L'impôt est inévitable à votre décès? Alors l'assurance vie pourra être utile à votre succession pour payer cette dette sans devoir liquider vos biens. Prévoyez des polices d'assurance dont le produit sera payable à la succession pour couvrir les impôts qui résulteraient de la disposition présumée de vos biens. Détail non négligeable : tout produit d'assurance vie versé au bénéficiaire n'est pas imposable.

La résidence principale

Léguez la résidence principale à la personne qui va continuer d'y habiter après votre décès. La disposition de la résidence principale n'est pas imposable. En procédant de cette façon, on préserve le caractère de résidence principale, ce qui permet éventuellement une disposition par les héritiers sans payer d'impôt. Dans cette optique, le legs en usufruit (l'utilisation d'un bien par une autre personne que celle qui a la propriété) est tout indiqué pour laisser l'usage de la résidence au conjoint et la propriété aux enfants.

Les biens détenus à l'extérieur du pays

Si vous possédez des immeubles en Floride, par exemple, il peut être bon d'envisager d'autres modes de détention, comme la copropriété indivise avec votre conjoint ou par l'intermédiaire d'une compagnie, afin de réduire les droits successoraux applicables dans cet État. Il est aussi important de préparer un deuxième testament conforme aux lois du pays et dans la langue qui y est en usage afin de faciliter la transmission de ces biens.
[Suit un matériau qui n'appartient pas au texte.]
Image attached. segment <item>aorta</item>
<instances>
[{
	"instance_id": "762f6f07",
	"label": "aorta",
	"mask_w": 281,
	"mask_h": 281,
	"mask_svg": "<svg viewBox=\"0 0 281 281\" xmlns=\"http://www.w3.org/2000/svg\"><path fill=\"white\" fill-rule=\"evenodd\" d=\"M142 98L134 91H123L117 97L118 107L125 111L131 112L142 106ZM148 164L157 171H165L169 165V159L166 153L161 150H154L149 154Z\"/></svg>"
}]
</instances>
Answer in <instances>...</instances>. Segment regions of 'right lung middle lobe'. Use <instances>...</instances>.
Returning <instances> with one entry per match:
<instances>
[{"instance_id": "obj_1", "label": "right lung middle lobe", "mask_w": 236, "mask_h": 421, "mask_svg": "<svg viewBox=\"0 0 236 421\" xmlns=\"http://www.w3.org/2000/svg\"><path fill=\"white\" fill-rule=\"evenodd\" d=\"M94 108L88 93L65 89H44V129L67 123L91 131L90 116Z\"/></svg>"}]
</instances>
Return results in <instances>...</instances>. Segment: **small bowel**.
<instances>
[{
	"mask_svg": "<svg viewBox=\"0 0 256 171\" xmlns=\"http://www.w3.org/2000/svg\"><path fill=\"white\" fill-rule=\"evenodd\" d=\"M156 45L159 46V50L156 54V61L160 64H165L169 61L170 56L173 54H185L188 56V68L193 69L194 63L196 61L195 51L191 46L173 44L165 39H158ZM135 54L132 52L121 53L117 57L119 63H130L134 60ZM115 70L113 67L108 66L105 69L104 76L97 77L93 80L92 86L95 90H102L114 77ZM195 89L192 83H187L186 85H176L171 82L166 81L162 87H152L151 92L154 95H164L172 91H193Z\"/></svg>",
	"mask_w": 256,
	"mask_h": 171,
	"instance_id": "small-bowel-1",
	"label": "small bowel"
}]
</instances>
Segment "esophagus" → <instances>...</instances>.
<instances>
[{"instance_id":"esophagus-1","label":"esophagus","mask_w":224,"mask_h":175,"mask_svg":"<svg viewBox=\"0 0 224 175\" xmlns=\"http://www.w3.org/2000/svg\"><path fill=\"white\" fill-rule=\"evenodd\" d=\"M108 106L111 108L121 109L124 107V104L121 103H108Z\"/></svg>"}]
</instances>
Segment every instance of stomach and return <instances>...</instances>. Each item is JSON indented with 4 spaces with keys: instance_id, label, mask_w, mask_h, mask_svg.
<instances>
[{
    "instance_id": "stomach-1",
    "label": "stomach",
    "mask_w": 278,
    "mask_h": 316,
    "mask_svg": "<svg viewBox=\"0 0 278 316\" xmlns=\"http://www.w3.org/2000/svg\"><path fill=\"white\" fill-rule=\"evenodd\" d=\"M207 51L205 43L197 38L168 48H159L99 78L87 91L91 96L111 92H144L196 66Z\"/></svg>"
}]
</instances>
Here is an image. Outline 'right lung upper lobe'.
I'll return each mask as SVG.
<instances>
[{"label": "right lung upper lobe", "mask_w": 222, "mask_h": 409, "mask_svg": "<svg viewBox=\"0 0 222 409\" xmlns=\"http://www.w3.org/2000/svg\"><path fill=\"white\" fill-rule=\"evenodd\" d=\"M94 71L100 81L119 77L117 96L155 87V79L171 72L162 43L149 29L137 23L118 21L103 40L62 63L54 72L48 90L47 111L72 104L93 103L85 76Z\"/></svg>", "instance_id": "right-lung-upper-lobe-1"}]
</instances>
Donner à un organisme ou à un musée

Mieux vaut bien planifier ses dons à des organismes de bienfaisance et la cession de biens à un musée. Rares sont les organismes de charité qui refuseront votre don en argent! Mais pour les biens, il est toujours préférable d'aviser l'organisme avant pour s'assurer que le don va être accepté.
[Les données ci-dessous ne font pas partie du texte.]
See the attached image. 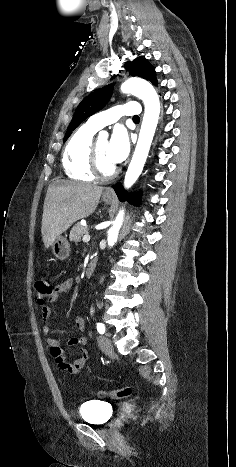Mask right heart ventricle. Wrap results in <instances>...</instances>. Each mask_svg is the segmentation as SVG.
Segmentation results:
<instances>
[{
	"mask_svg": "<svg viewBox=\"0 0 236 467\" xmlns=\"http://www.w3.org/2000/svg\"><path fill=\"white\" fill-rule=\"evenodd\" d=\"M96 131L85 124L67 142L62 155V166L70 179L84 182L95 179L90 170V150Z\"/></svg>",
	"mask_w": 236,
	"mask_h": 467,
	"instance_id": "right-heart-ventricle-1",
	"label": "right heart ventricle"
}]
</instances>
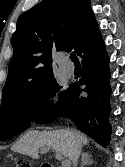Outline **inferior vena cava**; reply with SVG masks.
<instances>
[{
    "mask_svg": "<svg viewBox=\"0 0 125 167\" xmlns=\"http://www.w3.org/2000/svg\"><path fill=\"white\" fill-rule=\"evenodd\" d=\"M72 134H73V136L77 139L75 150H76V157H77V159H78V157H79V155H80V144L78 143L79 134H78V132H76V131H74V130L72 131ZM74 167H75V166H74Z\"/></svg>",
    "mask_w": 125,
    "mask_h": 167,
    "instance_id": "602c4592",
    "label": "inferior vena cava"
}]
</instances>
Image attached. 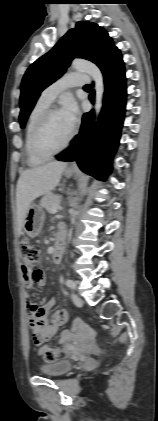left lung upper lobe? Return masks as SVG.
<instances>
[{
    "label": "left lung upper lobe",
    "instance_id": "left-lung-upper-lobe-1",
    "mask_svg": "<svg viewBox=\"0 0 158 421\" xmlns=\"http://www.w3.org/2000/svg\"><path fill=\"white\" fill-rule=\"evenodd\" d=\"M117 49L106 30L95 23L80 21L45 55L26 71L21 83V128L40 93L66 71L73 58H84L100 65Z\"/></svg>",
    "mask_w": 158,
    "mask_h": 421
}]
</instances>
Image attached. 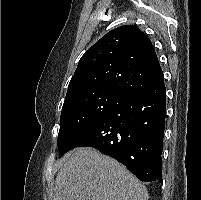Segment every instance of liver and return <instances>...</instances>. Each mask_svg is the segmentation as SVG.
<instances>
[{
    "label": "liver",
    "mask_w": 201,
    "mask_h": 200,
    "mask_svg": "<svg viewBox=\"0 0 201 200\" xmlns=\"http://www.w3.org/2000/svg\"><path fill=\"white\" fill-rule=\"evenodd\" d=\"M53 200H148L146 187L115 159L79 147L63 160Z\"/></svg>",
    "instance_id": "obj_1"
}]
</instances>
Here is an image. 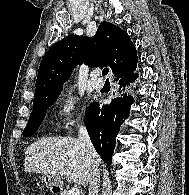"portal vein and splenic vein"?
Instances as JSON below:
<instances>
[{
	"label": "portal vein and splenic vein",
	"instance_id": "portal-vein-and-splenic-vein-1",
	"mask_svg": "<svg viewBox=\"0 0 189 195\" xmlns=\"http://www.w3.org/2000/svg\"><path fill=\"white\" fill-rule=\"evenodd\" d=\"M68 195H80L79 189L78 188H71L68 192Z\"/></svg>",
	"mask_w": 189,
	"mask_h": 195
}]
</instances>
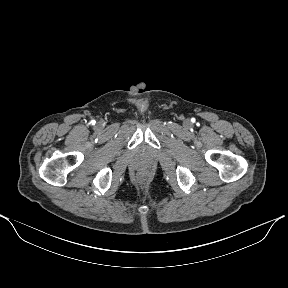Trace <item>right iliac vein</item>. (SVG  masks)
I'll return each instance as SVG.
<instances>
[{
    "label": "right iliac vein",
    "mask_w": 288,
    "mask_h": 288,
    "mask_svg": "<svg viewBox=\"0 0 288 288\" xmlns=\"http://www.w3.org/2000/svg\"><path fill=\"white\" fill-rule=\"evenodd\" d=\"M101 125L100 124H97V127H100Z\"/></svg>",
    "instance_id": "right-iliac-vein-1"
}]
</instances>
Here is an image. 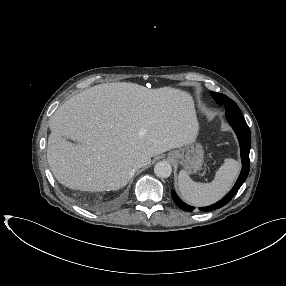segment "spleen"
Listing matches in <instances>:
<instances>
[{"mask_svg": "<svg viewBox=\"0 0 286 286\" xmlns=\"http://www.w3.org/2000/svg\"><path fill=\"white\" fill-rule=\"evenodd\" d=\"M240 171L238 161L227 158L210 183L193 181L185 171L179 173V191L190 205L208 206L223 198L232 188Z\"/></svg>", "mask_w": 286, "mask_h": 286, "instance_id": "1", "label": "spleen"}]
</instances>
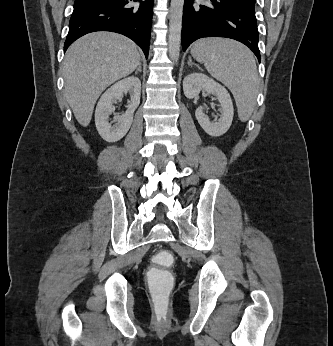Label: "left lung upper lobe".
<instances>
[{
	"label": "left lung upper lobe",
	"mask_w": 333,
	"mask_h": 346,
	"mask_svg": "<svg viewBox=\"0 0 333 346\" xmlns=\"http://www.w3.org/2000/svg\"><path fill=\"white\" fill-rule=\"evenodd\" d=\"M238 1L255 8L256 0H238Z\"/></svg>",
	"instance_id": "obj_1"
}]
</instances>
Le don planifié à un organisme de charité peut prendre la forme d'une d'assurance vie. Le donateur paie les primes et l'organisme en est le bénéficiaire. Si la police est cédée du vivant à l'organisme, le donateur aura droit à un crédit d'impôt, autant pour les primes annuelles que pour le produit d'assurance versé au décès. Ce dernier crédit servira pour la déclaration d'impôt du défunt pour l'année de sa mort et, au besoin, celle qui précède.